アニーは今日の出来事がニュースに出ているんじゃないかと思い、寝室にあるラジオを持ってくると皆の前でセットした。
「今日のことがニュースで取り上げられてるかもしれないわ。あの後がどうなったのか気になるわね」
さっそく電源を入れて周波数を合わせてみると、ドンピシャで今日の出来事を放送している放送局と当たった。
「夜のニュースの時間です。今日の昼過ぎに13区にある小学校に、機動隊と接触したデモの参加者たちが乱入した立てこもり事件についての最新情報をお伝えします」
「あら、さっそく今日の事件のことがやってるわ」
「小学校にデモの参加者と共に立てこもりその後逃走した指名手配中であったヴィクトルですが、午後5時ごろに13区のル・ブラン通り付近で逮捕されました。警察によると、彼は逃走の際に爆弾を使用としたものの安全装置の解除の仕方が分からずに手間取っている間に確保されたそうです」
「なんて間抜けな捕まり方、でも散々暴れまわってきたつけが来たものね」
「私たちをあんなにひどい目に遭わせたんだから、その分頭を冷やせばいいわ」
「ヴィクトルが捕まってデモ活動が少し落ち着いたら、その分毎日静かで安全に暮らせるわ。少なくとも今日みたいに学校に行くだけで苦労する羽目にはならなくて済む」
エステルはそう言いながら食事の用意を済ませた。
そうするとリュシルが今にも夕食に飛びつこうとすると、ラジオから陽気な音楽とアナウンサーの声が聞こえてくる。
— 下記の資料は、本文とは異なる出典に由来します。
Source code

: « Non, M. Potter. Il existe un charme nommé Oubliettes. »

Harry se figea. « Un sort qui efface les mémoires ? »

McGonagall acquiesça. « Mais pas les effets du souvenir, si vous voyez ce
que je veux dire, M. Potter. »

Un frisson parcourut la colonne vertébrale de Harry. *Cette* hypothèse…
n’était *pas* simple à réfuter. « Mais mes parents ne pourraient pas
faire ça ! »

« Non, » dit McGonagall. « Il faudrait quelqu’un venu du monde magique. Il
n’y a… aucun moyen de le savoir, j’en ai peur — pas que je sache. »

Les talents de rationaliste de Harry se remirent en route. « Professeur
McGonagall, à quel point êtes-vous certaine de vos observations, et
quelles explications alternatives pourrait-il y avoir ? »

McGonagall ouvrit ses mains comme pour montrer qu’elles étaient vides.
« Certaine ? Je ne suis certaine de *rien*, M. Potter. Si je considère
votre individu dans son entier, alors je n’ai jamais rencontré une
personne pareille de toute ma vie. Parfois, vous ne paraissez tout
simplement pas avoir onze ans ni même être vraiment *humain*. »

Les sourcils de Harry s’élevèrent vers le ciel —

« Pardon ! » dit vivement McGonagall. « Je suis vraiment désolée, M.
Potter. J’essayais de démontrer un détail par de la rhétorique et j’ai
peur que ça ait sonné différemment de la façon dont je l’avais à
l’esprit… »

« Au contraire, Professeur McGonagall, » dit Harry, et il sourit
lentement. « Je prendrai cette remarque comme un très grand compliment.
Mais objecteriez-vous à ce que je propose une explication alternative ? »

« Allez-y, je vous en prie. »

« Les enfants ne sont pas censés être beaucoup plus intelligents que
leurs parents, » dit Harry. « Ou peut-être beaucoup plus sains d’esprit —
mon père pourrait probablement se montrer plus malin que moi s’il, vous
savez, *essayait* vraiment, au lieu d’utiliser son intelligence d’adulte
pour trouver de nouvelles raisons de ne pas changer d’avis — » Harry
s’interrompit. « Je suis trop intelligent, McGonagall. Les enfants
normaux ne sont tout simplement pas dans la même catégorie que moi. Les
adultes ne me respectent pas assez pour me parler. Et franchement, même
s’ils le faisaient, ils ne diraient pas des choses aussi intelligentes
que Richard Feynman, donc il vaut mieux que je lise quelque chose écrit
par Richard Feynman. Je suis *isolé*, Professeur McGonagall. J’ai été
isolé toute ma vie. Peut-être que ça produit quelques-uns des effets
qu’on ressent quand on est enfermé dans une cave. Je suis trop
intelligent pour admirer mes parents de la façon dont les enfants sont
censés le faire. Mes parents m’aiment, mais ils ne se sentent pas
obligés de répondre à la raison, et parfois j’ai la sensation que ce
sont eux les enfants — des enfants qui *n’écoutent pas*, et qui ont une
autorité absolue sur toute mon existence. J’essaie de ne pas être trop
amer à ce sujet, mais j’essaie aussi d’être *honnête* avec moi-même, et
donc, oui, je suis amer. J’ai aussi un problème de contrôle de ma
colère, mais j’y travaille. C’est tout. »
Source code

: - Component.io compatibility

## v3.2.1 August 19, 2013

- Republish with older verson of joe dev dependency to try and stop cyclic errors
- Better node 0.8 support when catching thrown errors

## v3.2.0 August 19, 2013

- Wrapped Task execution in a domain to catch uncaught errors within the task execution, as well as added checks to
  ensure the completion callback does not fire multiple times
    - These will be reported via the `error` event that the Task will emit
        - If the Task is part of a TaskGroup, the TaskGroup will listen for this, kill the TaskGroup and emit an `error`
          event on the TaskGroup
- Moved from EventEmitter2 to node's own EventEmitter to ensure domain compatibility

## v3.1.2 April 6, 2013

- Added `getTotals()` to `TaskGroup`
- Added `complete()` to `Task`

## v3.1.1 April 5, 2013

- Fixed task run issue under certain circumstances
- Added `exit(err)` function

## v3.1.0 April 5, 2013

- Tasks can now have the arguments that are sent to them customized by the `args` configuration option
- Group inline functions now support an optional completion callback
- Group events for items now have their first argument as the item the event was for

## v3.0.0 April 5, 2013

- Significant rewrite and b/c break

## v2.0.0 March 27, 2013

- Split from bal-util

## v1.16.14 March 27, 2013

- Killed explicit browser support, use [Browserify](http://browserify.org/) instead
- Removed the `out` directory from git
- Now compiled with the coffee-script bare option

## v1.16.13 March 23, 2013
「あら、そういえば今日はデニーズエンターテインメントの放送があるんだったわ」
リュシルはラジオに耳を傾けながらフォークとスプーンをもって食事にありつけようとすると、エステルが止めた。
「リュシル、食事の前に玄関にほったらかしのカバンを片付けてきなさい」
「はーい」
リュシルは仕方なくカバンを取りに行って寝室にあるフックに掛けると、ようやく食事ができると急いで食卓に戻ろうとしたが...
...シル リュシル ...
「?」
なんだろうこの感じ...あの時と同じだ。
リュシルはあたりを見回してそれがどこから来ているのか注意深く見まわした。
そうすると自然にそれは自分のカバンから来ているのだと感づいて、カバンの中をあさってみる。
「おかしいわ、何か変な物でも持って帰ってきたのかしら?」
カバンの中のものを見てみても、筆箱・ノート・教科書・自習用のプリント・仮面
いつも通りで何もおかしなものは入っていない。
リュシルは首を傾げた。
「リュシル!早くしないとデニーズエンターテインメントが始まっちゃうわよ!」
食卓からエステルの声が聞こえる。
「はーい!今行くわ!」
リュシルは急いでカバンをフックに掛けると、食卓にもどってテーブルに着く。
今日も彼女はいつも通りに賑やかな食卓でありったけの夕食を食べて過ごすのであった。
これから彼女の生活が少しずつ変化していくにも関わらず。